“You are the books you have read, the paintings you have seen, the music heard and then forgotten,
the streets explored. You are your childhood, your family, selected friends, a few loves, a great many nuisances.
You are a sum reduced by infinite subtractions.”
The Art of Flight, Sergio Pitol
Years ago, while passing through a picturesque town in the state of Jalisco known as Lagos de Moreno, I happened to notice a bridge over a dried-up gully. It bore a sign announcing a $1 peso toll to cross the river that once ran underneath. I remember wondering, is the river still a river once it’s dry?
That image came back to me this month within a very different context: that of how the flow of works generated by artists is interrupted by our inevitable demise.
When an author passes away, her publications are recast as an elegy of her entire career, briefly occupying once again the privileged tables and displays at the forefront of bookselling establishments. Plus, her editor can now in good conscience market the definitive complete works, once her desk drawers have been emptied of any manuscripts that may have lingered there.
As for the recently deceased visual artist: his passage is rewarded with an immediate boost in his monetary assessment–determined per square meter of artistic production–given that overnight, his works have become a commodity limited to those already in existence.
A switch hitter myself between letters and visual imagery, I can attest to the fact none of us like to dwell on the potential difficulties to be experienced in a (hopefully) distant future by our heirs: our sons and daughters squabbling over a certain painting, the possibility that one’s beloved spouse could very well end up sitting on the rights to a novel published long before you met her.
And yet, these things do happen.
Here in Mexico, there have been several cases in recent history that smack of extreme injustice: the writer sequestered during her old age for fifteen years by two trusted figures she had designated as concierges, then buried in secret after having allegedly named one of them as her sole heir in a suspicious new will; the widow who took legal action against an author for selecting an epigraph that quoted her late husband’s verse without her permission; the exiled painter who, eschewing matrimony, failed to formalize her relationship with her partner of decades and whose valuable legacy wound up in the hands of a niece on another continent; the interdisciplinary artist who died unexpectedly of AIDS in a distant land –but this fact cannot be mentioned by his curators, at the risk of incurring the wrath of the conservative, provincial clan that controls his avant-garde oeuvre.
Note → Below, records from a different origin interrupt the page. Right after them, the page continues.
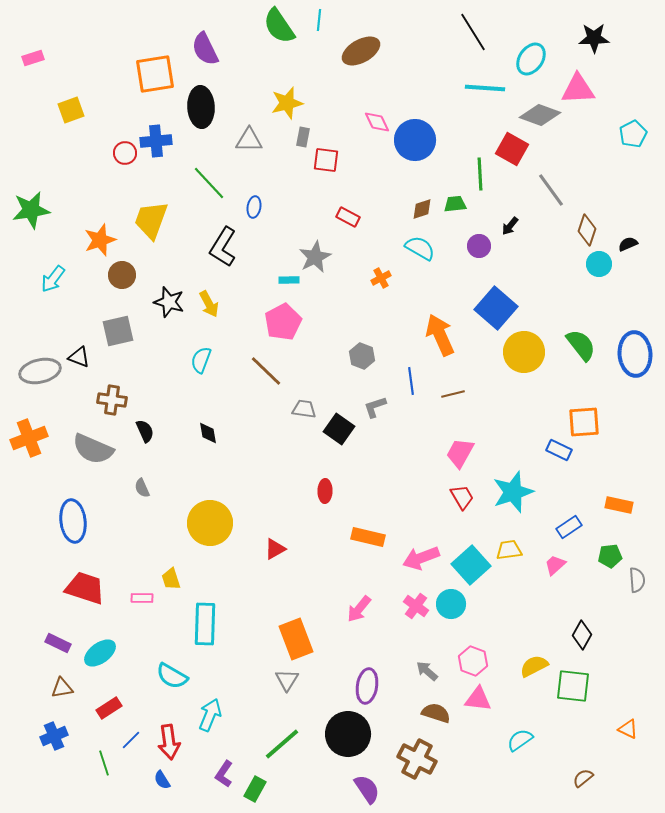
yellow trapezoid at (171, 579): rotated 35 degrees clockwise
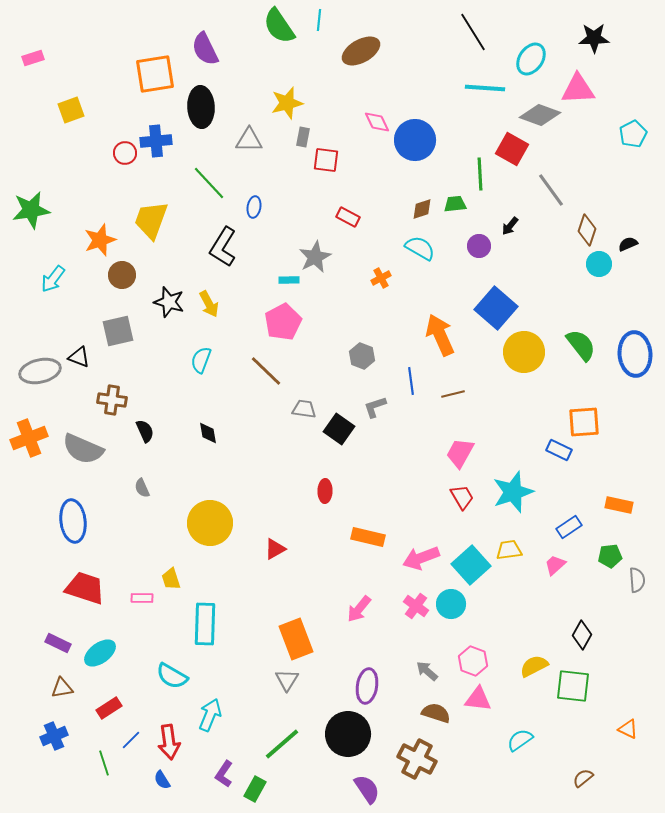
gray semicircle at (93, 449): moved 10 px left
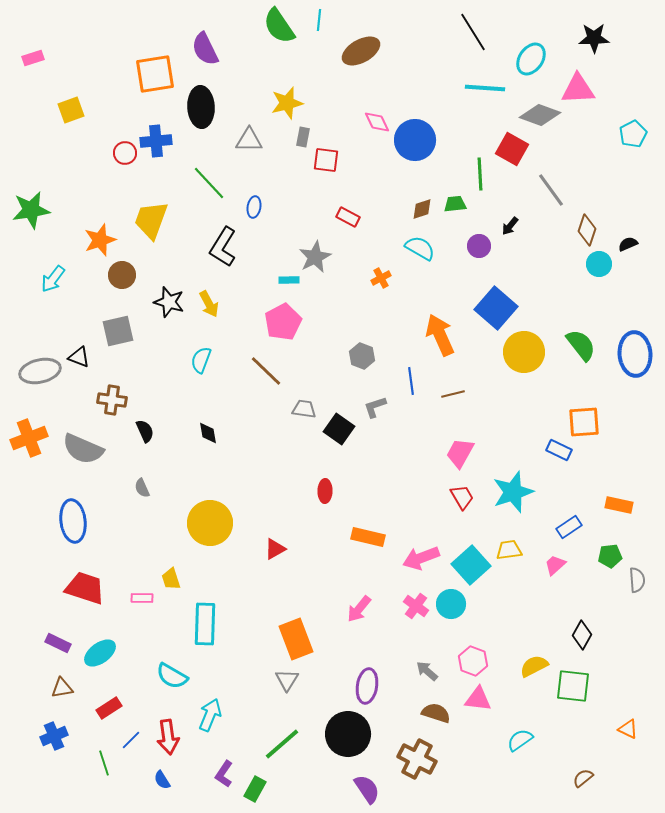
red arrow at (169, 742): moved 1 px left, 5 px up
Indeed, even in the best of families the sudden introduction of a valuable long-term legacy tends to end in strife. Like the land parceling system introduced by President Cárdenas in the 1930s, once you fast-forward a generation or two, it becomes a question of how to distribute a finite possession among an increasing number of hungry mouths. Those who suffer most are the deceased’s adoring public; the rights to specific titles, for example, can become obscenely expensive, making it more and more difficult for new readers to access works considered to be classics.
This thorny issue is on my mind because of the unfortunate situation affecting the great Mexican author Sergio Pitol, winner of the Cervantes Prize. Pitol suffers a degenerative disease that has left him with, among other symptoms, aggravated aphasia. A lifelong bachelor, although continuing to make public appearances, he chose in the face of this condition to reside peacefully within his inner circle, formed by his personal secretary, his chauffeur, and his cook.
Until his cousin filed a lawsuit last fall in the state of Veracruz, claiming that he was not of sound mind and body –possibly because Pitol had, in turn, accused him of administering a contraindicated medicine– and should be compelled to accept his “family’s” care. Fortunately, the judge ruled against him and since then, the head of the state Department of Integral Family Development and two professors from the Universidad Veracruzana have been empowered to make decisions regarding Pitol’s wellbeing.
Yet even this ruling, as it would seem, is not enough to prevent these woodwork relatives from acting against his wishes, trying to harness the river of his literary production even before it has dried up completely –eagerly anticipating, no doubt, the future toll to be charged to all those who would cross the bridge spanning Pitol’s many important works.
After gastric hemorrhaging left him briefly hospitalized, this same cousin has once again garnered media attention by claiming that the author’s appointed caretakers are negligent. Those of us who know him are, first and foremost, overjoyed at the news of his recovery. Now it is up to us as colleagues, friends and readers to rush to Pitol’s aid and insist upon his right to privately determine not only how he lives, but how he dies.